My favorite part of G’s memoir A Kind of Testament is his description of a trip to Rome after the publication of Ferdydurke. A Polish painting student he met there wondered about his disinterest in the beautiful churches. He said they all looked the same inside, but in reality his distaste at visiting St. Peters and the other monuments of Western civilization was a desire to avoid the standard act of feeling humbled and dwarfed by them, having to take your hat off. The painter said, well why don’t you just not take your hat off? So that’s what he did. He went into the churches with his hat on and this choice empowered him.

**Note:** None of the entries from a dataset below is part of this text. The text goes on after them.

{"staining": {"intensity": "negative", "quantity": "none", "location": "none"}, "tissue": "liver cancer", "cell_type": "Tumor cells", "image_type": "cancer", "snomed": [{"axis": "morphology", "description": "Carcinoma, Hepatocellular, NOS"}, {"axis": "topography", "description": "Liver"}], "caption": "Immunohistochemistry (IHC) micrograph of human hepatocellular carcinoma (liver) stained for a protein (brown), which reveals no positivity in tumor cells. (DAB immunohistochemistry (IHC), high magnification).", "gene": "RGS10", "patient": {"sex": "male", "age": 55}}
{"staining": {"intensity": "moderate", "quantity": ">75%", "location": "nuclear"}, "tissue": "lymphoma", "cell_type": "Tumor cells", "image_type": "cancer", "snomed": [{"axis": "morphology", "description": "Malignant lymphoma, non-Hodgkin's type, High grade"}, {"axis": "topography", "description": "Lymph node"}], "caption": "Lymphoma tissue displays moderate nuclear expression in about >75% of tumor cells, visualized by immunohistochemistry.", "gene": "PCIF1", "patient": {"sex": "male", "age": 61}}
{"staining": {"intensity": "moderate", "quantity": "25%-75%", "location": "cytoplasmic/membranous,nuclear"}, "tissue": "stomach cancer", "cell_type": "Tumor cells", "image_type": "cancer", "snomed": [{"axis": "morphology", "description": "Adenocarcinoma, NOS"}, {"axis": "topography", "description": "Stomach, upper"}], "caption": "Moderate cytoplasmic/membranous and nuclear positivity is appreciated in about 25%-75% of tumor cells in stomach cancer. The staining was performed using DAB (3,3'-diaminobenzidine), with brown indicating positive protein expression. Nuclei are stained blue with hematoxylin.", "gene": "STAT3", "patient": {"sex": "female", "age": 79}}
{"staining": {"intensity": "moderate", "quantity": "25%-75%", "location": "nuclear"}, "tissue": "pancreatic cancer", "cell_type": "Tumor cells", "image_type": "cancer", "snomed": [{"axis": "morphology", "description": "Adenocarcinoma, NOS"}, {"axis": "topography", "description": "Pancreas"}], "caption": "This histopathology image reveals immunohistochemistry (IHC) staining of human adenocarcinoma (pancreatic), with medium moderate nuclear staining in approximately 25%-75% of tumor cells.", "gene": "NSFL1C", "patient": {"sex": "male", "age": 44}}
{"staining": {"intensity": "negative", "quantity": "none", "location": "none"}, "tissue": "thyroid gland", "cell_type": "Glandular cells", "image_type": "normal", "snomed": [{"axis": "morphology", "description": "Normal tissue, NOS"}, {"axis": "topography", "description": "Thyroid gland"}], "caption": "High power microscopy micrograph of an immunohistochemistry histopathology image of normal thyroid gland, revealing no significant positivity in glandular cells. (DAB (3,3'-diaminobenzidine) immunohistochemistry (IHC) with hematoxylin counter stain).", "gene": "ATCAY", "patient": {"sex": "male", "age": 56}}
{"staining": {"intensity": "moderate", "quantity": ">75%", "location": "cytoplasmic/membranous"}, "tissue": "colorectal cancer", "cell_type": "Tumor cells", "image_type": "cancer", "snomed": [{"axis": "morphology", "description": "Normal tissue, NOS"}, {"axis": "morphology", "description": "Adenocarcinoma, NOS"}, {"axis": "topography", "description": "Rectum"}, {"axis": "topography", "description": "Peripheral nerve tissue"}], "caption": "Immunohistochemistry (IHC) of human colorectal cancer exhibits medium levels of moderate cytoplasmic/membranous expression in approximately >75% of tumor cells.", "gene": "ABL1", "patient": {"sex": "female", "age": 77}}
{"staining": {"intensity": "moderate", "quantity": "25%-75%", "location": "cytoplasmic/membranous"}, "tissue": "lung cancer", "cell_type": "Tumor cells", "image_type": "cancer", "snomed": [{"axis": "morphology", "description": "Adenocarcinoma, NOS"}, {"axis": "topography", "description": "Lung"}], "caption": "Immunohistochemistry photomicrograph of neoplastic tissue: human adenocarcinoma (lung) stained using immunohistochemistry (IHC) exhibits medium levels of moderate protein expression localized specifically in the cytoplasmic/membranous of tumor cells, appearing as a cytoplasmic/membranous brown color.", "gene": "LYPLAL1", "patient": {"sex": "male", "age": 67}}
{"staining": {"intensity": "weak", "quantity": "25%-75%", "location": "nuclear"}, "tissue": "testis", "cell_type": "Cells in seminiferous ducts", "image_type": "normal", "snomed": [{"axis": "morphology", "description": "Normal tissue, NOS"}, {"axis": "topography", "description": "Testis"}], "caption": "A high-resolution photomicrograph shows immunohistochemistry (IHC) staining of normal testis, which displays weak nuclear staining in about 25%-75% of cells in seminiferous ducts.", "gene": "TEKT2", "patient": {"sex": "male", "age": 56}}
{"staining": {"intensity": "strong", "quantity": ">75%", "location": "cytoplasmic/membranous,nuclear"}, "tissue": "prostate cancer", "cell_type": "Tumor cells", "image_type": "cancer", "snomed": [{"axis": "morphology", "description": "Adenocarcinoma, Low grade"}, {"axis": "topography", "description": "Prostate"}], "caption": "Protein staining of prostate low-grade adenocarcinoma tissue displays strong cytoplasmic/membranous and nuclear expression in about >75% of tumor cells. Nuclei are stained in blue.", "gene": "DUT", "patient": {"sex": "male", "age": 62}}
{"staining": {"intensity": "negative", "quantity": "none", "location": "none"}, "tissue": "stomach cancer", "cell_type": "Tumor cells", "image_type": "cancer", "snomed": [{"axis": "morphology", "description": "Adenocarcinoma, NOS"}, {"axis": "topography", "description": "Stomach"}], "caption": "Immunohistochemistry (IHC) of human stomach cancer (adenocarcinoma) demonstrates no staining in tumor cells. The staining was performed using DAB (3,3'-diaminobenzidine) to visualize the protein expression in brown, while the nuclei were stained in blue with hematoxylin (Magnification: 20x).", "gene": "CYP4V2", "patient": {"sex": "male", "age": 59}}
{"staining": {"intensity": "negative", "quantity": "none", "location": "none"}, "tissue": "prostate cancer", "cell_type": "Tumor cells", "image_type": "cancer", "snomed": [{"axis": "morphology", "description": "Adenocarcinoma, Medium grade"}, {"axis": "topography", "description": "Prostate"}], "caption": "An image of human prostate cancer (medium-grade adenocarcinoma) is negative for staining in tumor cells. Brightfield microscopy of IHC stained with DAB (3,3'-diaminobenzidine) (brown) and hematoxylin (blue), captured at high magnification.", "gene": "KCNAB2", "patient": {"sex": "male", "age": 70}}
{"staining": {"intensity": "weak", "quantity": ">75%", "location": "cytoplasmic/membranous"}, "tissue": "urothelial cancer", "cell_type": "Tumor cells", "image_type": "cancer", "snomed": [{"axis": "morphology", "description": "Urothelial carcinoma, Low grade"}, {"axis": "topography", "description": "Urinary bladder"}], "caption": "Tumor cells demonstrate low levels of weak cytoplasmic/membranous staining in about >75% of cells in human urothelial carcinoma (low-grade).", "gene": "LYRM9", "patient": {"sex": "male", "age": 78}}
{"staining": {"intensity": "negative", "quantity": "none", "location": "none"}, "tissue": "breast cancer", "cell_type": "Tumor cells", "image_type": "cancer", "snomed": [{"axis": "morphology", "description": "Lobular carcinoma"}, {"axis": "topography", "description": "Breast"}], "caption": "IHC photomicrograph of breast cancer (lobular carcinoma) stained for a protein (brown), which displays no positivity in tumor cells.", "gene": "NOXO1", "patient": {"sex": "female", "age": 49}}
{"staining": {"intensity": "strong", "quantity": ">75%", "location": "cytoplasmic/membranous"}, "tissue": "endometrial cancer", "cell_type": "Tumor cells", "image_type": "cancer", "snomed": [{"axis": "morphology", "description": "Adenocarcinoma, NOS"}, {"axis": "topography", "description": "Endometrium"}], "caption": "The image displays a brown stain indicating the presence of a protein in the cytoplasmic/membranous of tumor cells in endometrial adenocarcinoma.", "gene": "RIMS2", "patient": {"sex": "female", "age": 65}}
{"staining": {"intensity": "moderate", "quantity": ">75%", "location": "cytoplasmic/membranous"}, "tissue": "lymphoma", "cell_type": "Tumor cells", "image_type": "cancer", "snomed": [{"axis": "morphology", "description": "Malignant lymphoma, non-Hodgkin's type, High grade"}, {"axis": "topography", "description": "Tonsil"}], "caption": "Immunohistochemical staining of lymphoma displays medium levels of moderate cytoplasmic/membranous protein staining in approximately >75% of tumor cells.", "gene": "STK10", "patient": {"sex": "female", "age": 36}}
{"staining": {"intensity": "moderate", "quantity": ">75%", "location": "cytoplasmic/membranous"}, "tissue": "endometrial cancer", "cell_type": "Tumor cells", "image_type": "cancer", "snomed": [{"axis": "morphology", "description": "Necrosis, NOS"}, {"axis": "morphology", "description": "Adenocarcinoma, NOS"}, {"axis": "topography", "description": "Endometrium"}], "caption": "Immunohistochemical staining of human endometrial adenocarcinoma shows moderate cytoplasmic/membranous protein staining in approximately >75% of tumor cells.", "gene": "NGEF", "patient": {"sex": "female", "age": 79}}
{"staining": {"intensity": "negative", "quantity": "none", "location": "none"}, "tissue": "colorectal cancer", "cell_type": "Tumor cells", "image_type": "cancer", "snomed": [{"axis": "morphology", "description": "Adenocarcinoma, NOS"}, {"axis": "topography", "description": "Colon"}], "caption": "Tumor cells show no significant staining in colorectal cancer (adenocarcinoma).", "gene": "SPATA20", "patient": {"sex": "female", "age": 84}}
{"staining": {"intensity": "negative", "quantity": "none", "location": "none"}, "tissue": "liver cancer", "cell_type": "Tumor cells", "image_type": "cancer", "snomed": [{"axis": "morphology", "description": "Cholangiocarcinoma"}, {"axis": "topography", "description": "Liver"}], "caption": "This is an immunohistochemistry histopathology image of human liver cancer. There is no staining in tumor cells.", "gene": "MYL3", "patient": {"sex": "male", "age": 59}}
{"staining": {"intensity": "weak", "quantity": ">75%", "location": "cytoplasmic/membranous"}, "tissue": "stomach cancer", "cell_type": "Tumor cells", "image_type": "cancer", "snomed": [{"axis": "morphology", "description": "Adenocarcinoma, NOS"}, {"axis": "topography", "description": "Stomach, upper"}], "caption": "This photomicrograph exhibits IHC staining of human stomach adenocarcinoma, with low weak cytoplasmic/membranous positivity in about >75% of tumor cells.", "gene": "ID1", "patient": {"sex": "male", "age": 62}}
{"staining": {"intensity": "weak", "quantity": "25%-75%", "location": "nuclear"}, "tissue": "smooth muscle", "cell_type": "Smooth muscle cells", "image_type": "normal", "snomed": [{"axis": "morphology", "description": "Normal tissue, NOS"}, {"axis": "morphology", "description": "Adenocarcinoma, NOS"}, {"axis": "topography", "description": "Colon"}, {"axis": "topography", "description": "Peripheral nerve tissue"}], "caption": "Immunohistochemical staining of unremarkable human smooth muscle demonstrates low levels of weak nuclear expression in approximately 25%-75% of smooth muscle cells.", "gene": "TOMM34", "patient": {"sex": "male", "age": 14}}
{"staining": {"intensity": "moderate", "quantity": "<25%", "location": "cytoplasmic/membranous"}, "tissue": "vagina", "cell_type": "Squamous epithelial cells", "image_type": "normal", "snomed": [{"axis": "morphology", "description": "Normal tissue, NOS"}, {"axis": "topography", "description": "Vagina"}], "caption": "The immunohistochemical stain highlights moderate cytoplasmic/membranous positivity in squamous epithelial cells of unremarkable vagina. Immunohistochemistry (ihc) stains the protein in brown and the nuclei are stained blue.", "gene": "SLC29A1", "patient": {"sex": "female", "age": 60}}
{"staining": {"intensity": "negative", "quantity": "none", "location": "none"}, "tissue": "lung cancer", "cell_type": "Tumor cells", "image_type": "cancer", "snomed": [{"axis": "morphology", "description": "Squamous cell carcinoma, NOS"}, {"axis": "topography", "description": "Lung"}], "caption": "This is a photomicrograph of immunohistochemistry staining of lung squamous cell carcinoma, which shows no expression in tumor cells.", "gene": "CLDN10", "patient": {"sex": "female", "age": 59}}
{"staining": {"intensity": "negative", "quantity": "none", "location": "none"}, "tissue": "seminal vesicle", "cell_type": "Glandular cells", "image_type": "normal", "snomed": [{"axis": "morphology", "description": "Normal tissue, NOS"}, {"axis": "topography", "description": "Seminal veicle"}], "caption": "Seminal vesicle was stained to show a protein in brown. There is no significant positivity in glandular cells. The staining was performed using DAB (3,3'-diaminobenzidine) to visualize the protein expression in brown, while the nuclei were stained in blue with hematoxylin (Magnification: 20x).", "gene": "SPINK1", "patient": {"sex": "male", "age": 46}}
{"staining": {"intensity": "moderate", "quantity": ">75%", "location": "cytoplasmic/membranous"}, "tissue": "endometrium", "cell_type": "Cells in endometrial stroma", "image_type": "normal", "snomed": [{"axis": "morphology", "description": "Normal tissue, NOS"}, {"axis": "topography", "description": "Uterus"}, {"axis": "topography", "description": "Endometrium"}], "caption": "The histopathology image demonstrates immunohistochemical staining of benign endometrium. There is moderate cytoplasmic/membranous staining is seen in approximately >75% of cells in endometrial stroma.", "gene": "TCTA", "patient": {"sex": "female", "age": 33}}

Death is like a big awesome dark cathedral. It is so frightening that mostly we ignore it or push it out of view. But then when we are dragged kicking and screaming to its doorstep, we genufluct and bow and scrape. We are frightened and humbled by it, and we go through the postures and the poses and make the grimaces of awe and fear. Because that’s what other people expect of us. In other words, we remove our hats. Or, we go to great lengths to try and escape it, flee from it, which is kind of like chasing after our hat in a wind. And as some European writer said (not G.), there’s nothing so absurd as a man chasing after his hat.

So I hope that, when eventually I do approach the doors of that cathedral, I figure out how to do it on my own terms—maybe by just not taking my hat off.